> **Stored data**:
■ ■ ■ ■
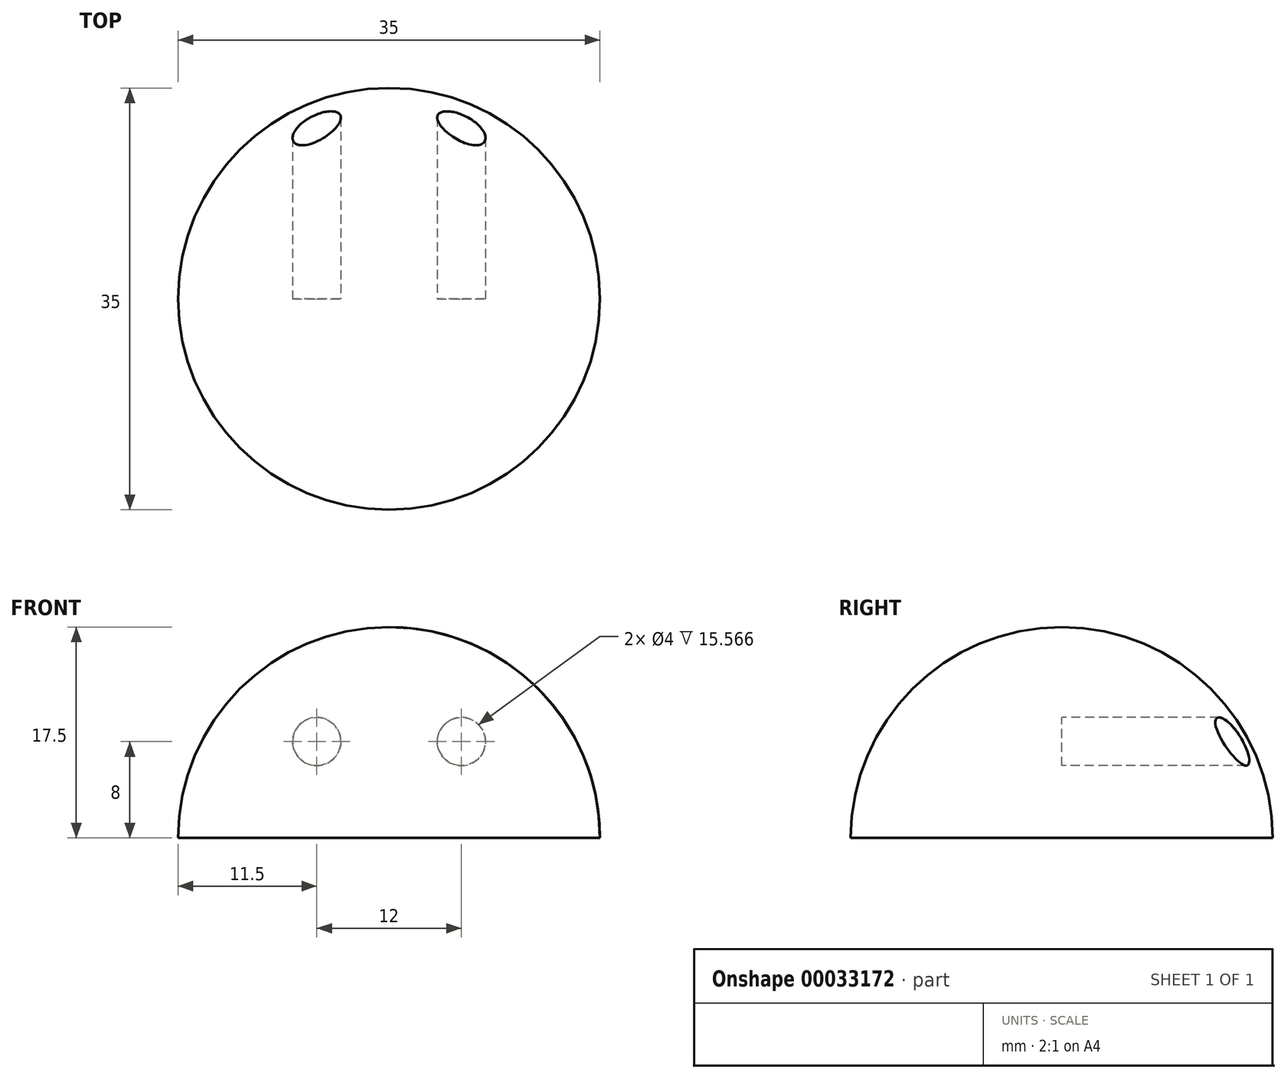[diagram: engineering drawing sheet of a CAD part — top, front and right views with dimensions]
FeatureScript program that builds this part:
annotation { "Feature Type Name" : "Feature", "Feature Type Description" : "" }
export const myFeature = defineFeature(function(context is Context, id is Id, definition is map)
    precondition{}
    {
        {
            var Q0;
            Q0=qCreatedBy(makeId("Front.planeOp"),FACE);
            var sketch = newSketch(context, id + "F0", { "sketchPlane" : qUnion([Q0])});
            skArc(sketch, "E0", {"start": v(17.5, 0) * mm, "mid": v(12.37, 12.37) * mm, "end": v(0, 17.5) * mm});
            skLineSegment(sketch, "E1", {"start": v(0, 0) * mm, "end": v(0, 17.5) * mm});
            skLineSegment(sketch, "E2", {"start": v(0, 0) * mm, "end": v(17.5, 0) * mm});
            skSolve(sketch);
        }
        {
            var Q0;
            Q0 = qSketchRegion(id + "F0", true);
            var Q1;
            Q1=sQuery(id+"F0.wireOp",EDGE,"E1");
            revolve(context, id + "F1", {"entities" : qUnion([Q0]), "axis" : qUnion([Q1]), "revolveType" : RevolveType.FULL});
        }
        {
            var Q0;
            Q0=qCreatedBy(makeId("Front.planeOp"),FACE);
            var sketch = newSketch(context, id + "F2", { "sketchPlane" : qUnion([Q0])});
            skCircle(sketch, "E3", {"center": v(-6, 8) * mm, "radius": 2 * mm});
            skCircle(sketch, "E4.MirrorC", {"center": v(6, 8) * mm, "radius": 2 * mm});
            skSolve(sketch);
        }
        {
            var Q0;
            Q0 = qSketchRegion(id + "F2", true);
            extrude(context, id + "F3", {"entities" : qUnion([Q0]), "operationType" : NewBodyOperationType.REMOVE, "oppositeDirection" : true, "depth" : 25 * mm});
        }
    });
■ ■ ■ ■
> **AIM OF THE EXERCISE**:
Which lines in the records contain the string "entities"? Copy each of them in full, treating uppercase and lowercase as different.

> **EXERCISE OUTPUT**:
            revolve(context, id + "F1", {"entities" : qUnion([Q0]), "axis" : qUnion([Q1]), "revolveType" : RevolveType.FULL});
            extrude(context, id + "F3", {"entities" : qUnion([Q0]), "operationType" : NewBodyOperationType.REMOVE, "oppositeDirection" : true, "depth" : 25 * mm});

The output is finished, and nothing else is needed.